## KUTIPAN TEKS:
---
Karena itu, Dinas Ketahanan Pangan, Kelautan dan Pertanian (DKPKP) Provinsi DKI jakarta memanfaatkan lahan kosong dan rooftop untuk menanam pohon. "Hal ini sejalan dengan kegiatan penataan kawasan yang dilakukan oleh tiap kelurahan dan pemanfaatan rooftop baik di kantor instansi, swasta, masjid, maupun sekolah di DKI Jakarta yang memanfaatkan ruang dan lahan kosong untuk ditanami, sehingga terlihat estetika keindahan dan lahan tersebut menjadi produktif," jelas Kepala DKPKP Provinsi DKI Jakarta Suharini Eliawati.
Sementara itu, Dinas Pertamanan dan Hutan Kota (Distamhut) Provinsi DKI Jakarta juga berupaya meningkatkan kualitas maupun kuantitas RTH. Salah satunya berupa penanaman secara masif pohon penyerap polutan jenis instant trees (minimal batangnya berdiameter 20 sentimeter) sejumlah 10.474 pohon. Penanaman dilakukan sejak Oktober 2022 hingga Agustus 2023.
Penanaman dilakukan pula di lokasi-lokasi jalur hijau penyempurna yang terkena imbas pembangunan proyek infrastruktur, dari kolong Tol Becakayu (Bekasi-Cawang-Kampung Melayu), Tol Desari (Depok-Antasari), hingga sepanjang 14 kilometer sempadan KBT (Kanal Banjir Timur).
"Dengan pertambahan pohon penyerap polutan, diharapkan dapat memperbaiki kualitas udara di Jakarta. Selain berfungsi juga sebagai pembentuk iklim mikro, peneduh, hingga menambah estetika kota," ucap Kepala Distamhut Provinsi DKI Jakarta Bayu Meghantara.
---
## DATA KUTIPAN:

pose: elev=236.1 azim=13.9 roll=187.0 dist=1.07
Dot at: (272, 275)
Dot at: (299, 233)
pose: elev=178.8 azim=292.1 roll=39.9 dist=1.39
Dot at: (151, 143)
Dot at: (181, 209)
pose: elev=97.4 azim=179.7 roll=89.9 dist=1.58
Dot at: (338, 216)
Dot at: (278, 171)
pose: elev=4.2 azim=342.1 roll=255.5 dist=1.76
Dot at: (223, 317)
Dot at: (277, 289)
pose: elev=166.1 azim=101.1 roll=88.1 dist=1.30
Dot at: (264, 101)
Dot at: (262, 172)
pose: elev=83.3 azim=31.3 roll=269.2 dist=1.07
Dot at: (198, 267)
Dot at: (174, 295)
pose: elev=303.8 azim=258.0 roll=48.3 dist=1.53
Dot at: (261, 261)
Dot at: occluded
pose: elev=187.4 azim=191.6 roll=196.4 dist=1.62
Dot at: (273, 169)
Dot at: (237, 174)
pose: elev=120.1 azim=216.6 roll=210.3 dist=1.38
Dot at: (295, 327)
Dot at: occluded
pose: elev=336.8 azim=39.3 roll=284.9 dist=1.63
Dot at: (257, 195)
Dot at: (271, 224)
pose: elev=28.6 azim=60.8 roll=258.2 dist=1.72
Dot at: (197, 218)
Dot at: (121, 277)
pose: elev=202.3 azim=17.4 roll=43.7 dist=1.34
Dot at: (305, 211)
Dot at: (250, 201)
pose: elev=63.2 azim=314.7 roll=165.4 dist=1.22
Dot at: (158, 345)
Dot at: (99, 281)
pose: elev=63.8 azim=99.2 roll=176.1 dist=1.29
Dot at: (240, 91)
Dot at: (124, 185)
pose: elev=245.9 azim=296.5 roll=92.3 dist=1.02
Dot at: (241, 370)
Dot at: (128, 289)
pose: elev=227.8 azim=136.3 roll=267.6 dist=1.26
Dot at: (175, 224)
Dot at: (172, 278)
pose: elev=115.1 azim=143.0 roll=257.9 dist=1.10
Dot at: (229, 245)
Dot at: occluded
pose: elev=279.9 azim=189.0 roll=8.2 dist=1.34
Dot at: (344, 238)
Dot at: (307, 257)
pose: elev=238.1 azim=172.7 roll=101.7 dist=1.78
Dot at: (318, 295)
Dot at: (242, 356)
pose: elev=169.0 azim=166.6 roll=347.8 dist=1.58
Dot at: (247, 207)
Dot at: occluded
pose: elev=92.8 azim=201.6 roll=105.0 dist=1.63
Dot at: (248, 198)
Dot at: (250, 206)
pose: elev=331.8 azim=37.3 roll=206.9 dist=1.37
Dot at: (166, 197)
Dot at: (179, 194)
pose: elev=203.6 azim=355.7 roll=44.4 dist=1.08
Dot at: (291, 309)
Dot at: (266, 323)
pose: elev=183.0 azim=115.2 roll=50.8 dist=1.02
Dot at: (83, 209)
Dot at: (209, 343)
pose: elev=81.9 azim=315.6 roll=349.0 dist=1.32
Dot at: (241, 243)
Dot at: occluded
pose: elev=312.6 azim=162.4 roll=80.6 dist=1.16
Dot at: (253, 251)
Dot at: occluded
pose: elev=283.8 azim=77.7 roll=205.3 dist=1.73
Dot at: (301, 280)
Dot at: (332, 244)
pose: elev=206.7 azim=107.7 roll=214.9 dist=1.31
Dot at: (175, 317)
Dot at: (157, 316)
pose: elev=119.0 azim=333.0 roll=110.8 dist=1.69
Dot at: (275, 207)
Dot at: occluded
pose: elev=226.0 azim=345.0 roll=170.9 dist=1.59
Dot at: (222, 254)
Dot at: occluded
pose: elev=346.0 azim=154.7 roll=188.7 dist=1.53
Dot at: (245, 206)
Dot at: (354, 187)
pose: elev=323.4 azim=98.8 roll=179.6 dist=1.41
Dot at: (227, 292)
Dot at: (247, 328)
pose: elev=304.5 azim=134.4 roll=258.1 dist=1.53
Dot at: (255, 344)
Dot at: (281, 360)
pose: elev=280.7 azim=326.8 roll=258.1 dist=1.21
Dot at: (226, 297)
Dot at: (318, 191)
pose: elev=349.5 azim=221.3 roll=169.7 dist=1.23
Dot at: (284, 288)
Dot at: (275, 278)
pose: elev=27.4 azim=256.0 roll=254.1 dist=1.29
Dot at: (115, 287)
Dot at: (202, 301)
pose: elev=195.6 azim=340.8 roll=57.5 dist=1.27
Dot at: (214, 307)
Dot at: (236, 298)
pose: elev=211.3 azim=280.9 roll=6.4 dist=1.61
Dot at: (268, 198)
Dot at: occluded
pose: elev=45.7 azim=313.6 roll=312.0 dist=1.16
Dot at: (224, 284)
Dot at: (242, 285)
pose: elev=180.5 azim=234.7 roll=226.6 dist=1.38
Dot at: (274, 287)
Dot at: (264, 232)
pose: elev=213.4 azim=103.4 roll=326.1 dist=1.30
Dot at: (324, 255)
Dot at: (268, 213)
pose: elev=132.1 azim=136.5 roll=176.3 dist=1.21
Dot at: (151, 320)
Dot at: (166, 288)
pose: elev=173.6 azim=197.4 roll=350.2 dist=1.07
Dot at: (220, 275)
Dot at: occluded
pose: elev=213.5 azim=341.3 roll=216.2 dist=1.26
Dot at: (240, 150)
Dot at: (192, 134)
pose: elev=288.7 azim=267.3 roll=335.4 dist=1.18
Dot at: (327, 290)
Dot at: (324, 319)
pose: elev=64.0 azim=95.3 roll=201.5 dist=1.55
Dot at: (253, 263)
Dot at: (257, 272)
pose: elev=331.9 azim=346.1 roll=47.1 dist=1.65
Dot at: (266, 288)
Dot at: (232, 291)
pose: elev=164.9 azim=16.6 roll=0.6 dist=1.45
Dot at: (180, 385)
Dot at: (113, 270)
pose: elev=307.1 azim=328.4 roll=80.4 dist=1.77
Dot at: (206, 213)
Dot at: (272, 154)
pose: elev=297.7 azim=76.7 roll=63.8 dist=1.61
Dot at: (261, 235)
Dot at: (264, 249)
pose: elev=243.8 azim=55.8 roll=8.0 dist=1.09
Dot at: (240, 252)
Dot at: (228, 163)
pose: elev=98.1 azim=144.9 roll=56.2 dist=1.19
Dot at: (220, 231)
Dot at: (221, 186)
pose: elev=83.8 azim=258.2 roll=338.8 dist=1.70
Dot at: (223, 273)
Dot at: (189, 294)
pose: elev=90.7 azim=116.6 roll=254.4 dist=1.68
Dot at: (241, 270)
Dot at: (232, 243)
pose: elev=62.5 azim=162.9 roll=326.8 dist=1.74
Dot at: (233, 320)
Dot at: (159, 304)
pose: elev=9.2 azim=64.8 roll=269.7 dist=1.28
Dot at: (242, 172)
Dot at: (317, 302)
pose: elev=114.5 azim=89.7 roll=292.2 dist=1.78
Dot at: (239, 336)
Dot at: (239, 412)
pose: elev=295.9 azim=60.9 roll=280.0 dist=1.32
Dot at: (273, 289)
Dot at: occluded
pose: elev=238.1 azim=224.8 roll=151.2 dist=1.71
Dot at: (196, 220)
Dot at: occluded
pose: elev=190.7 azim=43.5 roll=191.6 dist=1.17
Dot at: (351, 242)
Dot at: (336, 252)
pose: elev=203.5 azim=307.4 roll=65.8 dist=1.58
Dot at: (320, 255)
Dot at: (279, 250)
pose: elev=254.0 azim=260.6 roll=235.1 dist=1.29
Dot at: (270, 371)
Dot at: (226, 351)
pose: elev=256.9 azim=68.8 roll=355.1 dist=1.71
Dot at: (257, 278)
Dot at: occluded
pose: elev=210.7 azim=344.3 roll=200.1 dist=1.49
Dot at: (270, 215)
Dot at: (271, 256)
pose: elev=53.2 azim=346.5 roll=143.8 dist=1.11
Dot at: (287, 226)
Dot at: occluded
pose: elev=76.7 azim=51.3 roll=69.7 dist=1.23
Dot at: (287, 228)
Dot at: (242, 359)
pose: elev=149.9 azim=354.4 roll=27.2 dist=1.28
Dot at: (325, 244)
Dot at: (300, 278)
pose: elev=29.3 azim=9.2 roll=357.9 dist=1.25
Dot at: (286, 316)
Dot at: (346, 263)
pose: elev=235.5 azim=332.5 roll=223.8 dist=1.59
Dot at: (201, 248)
---
## KETENTUAN LATIHAN:
Lanjutkan teks tentang penghijauan Jakarta, dimulai setelah kalimat terakhirnya. Entri-entri di atas tidak ada hubungannya dengan teks tentang penghijauan Jakarta.

## JAWABAN TUGAS:
Pemprov DKI Jakarta pun menggencarkan penanaman pohon yang dilakukan setiap Selasa atau Jumat. Sejak Oktober 2022 hingga Juli 2023, Dinas serta Suku Dinas Pertamanan dan Hutan Kota telah menanam sebanyak 10.474 pohon.
Sementara, jumlah pohon dan tanaman hias yang ditanam oleh lima Wilayah Kota Administrasi serta Kabupaten Kepulauan Seribu pada April-Juli 2023 sebanyak 55.345 pohon pelindung dan pohon produktif serta 203.973 tanaman.
Pada 2023 ini, Dinas Pertamanan dan Hutan Kota ProvinsiDKI Jakarta akan membangun 23 taman seluas 6,7 hektare. Hal ini diharapkan berefek jangka panjang, sehingga bermanfaat bagi udara dan lingkungan di Jakarta.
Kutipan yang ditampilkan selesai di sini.